Я проснулся довольно рано и все-таки позже, чем в другие дни. Собрался было вскочить с постели, испугавшись, что проспал. Я приподнялся на локтях, удивляясь, почему отец не будит меня горячим кофе, как обычно, и тут же вспомнил, что вчера был последний день экзаменов, что сегодня воскресенье и поэтому я могу со спокойной совестью соснуть еще. При этой мысли я почувствовал, как измучено и утомлено мое тело: оно до того обессилело, что само опустилось на постель. Да и откуда быть силам? Я же девять дней подряд вставал в пять утра и пешком отправлялся в Толмин, а днем снова пешком возвращался, то есть каждый день делал почти двадцать пять километров, а за девять дней прошел их больше двухсот. Усталости я не ощущал. Тело утратило чувствительность и было неутомимо, точно знало, что должно выдержать.
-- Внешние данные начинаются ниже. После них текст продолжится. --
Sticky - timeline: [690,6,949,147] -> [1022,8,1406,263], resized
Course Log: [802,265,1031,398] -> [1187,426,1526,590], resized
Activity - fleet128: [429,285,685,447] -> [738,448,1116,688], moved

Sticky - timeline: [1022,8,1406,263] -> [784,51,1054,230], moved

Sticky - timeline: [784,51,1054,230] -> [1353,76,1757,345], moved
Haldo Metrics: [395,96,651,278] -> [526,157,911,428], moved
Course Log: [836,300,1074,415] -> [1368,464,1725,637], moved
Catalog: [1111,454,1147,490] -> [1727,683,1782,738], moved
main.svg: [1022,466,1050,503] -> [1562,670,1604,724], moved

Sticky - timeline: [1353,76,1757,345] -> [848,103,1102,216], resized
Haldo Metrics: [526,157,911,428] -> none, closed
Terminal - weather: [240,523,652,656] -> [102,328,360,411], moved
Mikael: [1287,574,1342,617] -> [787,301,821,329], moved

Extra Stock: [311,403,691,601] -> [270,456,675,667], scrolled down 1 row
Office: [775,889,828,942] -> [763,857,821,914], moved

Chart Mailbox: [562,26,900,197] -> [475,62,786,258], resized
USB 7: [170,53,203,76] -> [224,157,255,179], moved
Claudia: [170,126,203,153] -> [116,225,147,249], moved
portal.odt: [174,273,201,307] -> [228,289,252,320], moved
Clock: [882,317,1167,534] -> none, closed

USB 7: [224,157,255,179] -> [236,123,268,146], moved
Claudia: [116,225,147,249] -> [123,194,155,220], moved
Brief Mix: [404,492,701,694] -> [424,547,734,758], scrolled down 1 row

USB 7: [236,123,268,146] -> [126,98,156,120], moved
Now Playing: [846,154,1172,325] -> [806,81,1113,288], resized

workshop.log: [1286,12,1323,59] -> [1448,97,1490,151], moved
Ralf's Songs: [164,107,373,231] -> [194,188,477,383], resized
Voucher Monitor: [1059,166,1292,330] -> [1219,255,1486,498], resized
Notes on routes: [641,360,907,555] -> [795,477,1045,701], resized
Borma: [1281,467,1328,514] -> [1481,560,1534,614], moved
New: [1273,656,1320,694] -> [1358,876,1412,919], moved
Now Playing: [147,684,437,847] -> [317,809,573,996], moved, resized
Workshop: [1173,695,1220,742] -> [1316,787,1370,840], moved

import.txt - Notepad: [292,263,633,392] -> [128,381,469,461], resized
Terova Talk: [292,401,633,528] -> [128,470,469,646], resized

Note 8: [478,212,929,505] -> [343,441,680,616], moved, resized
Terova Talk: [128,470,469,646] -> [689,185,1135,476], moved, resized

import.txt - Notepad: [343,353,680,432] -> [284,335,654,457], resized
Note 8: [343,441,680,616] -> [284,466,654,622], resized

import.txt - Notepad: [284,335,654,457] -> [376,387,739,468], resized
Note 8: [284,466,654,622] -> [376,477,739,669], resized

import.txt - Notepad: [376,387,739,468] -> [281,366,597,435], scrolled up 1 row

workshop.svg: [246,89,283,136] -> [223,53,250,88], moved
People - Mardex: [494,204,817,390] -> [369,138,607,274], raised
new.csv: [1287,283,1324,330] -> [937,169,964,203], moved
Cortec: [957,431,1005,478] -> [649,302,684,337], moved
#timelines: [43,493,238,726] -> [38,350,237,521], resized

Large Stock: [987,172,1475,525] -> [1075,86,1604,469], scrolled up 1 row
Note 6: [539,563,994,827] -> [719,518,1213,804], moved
И выдержало. И только вчера вечером, точнее, сейчас, оно объявило, что больше не может.

— Любым силам когда-нибудь приходит конец, — пробормотал я и в тот же миг вспомнил, что должен идти на Баньскую поляну. Мысль эта была мне неприятна.

«Идти ли мне? Не слишком ли я устал?» — спрашивал я себя.

«Нечего отвиливать! — подала голос правдолюбивая совесть. — Сознайся уж лучше, что тебе хочется избежать опасности, которая грозит тайному собранию… Если тело выдержало девять дней, выдержит и десятый. Ведь туда всего три часа ходьбы».

— Обязательно пойду, — пробормотал я. — До двенадцати отдохну, а потом встану и пойду.

Утро было ясное и очень-очень тихое. Наш пес вдруг завыл каким-то незнакомым протяжным голосом. Молодое солнце заглянуло в мое зарешеченное окошко и золотыми нитями своих лучей начало ткать на выбеленной стене легкие, движущиеся кружева. По этим кружевам плясали тени двух толстых бурых шмелей, которые, бог весть как, залетели в мой чулан и теперь сновали в прозрачном снопе солнечного света, не находя выхода и сердито жужжа.